测试地址https://packages.cloud.google.com/yum/repos/kubernetes-el7-x86_64是否可用,如果不可用需要科学上网。

1curl https://packages.cloud.google.com/yum/repos/kubernetes-el7-x86_64
1yum makecache fast
2yum install -y kubelet kubeadm kubectl
3
4... 
5Installed:
6  kubeadm.x86_64 0:1.13.0-0                                    kubectl.x86_64 0:1.13.0-0                                                           kubelet.x86_64 0:1.13.0-0
7
8Dependency Installed:
9  cri-tools.x86_64 0:1.12.0-0                                  kubernetes-cni.x86_64 0:0.6.0-0                                                       socat.x86_64 0:1.7.3.2-2.el7
  • 从安装结果可以看出还安装了cri-tools, kubernetes-cni, socat三个依赖: * 官方从Kubernetes 1.9开始就将cni依赖升级到了0.6.0版本,在当前1.12中仍然是这个版本 * socat是kubelet的依赖 * cri-tools是CRI(Container Runtime Interface)容器运行时接口的命令行工具

运行kubelet --help可以看到原来kubelet的绝大多数命令行flag参数都被DEPRECATED了,如:

1......
2--address 0.0.0.0   The IP address for the Kubelet to serve on (set to 0.0.0.0 for all IPv4 interfaces and `::` for all IPv6 interfaces) (default 0.0.0.0) (DEPRECATED: This parameter should be set via the config file specified by the Kubelet's --config flag.
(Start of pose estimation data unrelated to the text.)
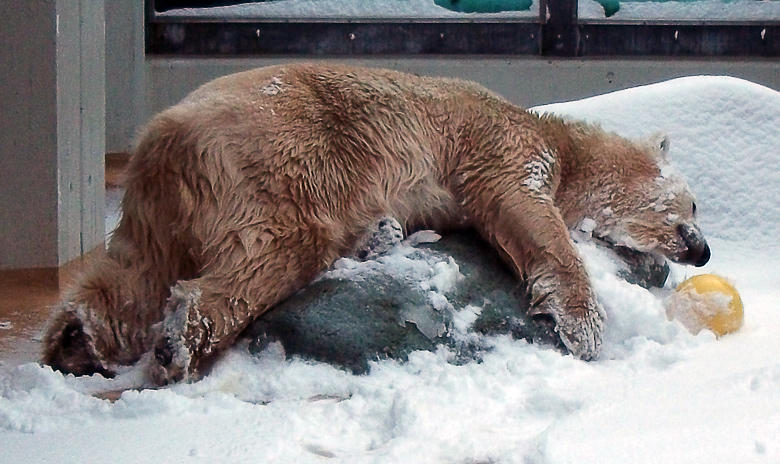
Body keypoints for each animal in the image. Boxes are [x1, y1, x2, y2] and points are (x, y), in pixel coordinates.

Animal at [44, 64, 712, 384]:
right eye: (693, 207)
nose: (703, 250)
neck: (562, 141)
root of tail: (164, 135)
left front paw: (385, 233)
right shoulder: (501, 144)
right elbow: (521, 207)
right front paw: (586, 328)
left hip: (163, 204)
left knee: (136, 271)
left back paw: (77, 339)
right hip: (288, 154)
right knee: (277, 245)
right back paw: (180, 340)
See https://kubernetes.io/docs/tasks/administer-cluster/kubelet-config-file/ for more information.)
3......

而官方推荐我们使用--config指定配置文件,并在配置文件中指定原来这些flag所配置的内容。具体内容可以查看这里Set Kubelet parameters via a config file。这也是Kubernetes为了支持动态Kubelet配置(Dynamic Kubelet Configuration)才这么做的,参考Reconfigure a Node’s Kubelet in a Live Cluster

kubelet的配置文件必须是json或yaml格式,具体可查看这里

Kubernetes 1.8开始要求关闭系统的Swap,如果不关闭,默认配置下kubelet将无法启动。

关闭系统的Swap方法如下:

1swapoff -a

修改 /etc/fstab 文件,注释掉 SWAP 的自动挂载,使用free -m确认swap已经关闭。 swappiness参数调整,修改/etc/sysctl.d/k8s.conf添加下面一行:

1vm.swappiness=0

执行sysctl -p /etc/sysctl.d/k8s.conf使修改生效。

因为这里本次用于测试两台主机上还运行其他服务,关闭swap可能会对其他服务产生影响,所以这里修改kubelet的配置去掉这个限制。 之前的Kubernetes版本我们都是通过kubelet的启动参数--fail-swap-on=false去掉这个限制的。前面已经分析了Kubernetes不再推荐使用启动参数,而推荐使用配置文件。 所以这里我们改成配置文件配置的形式。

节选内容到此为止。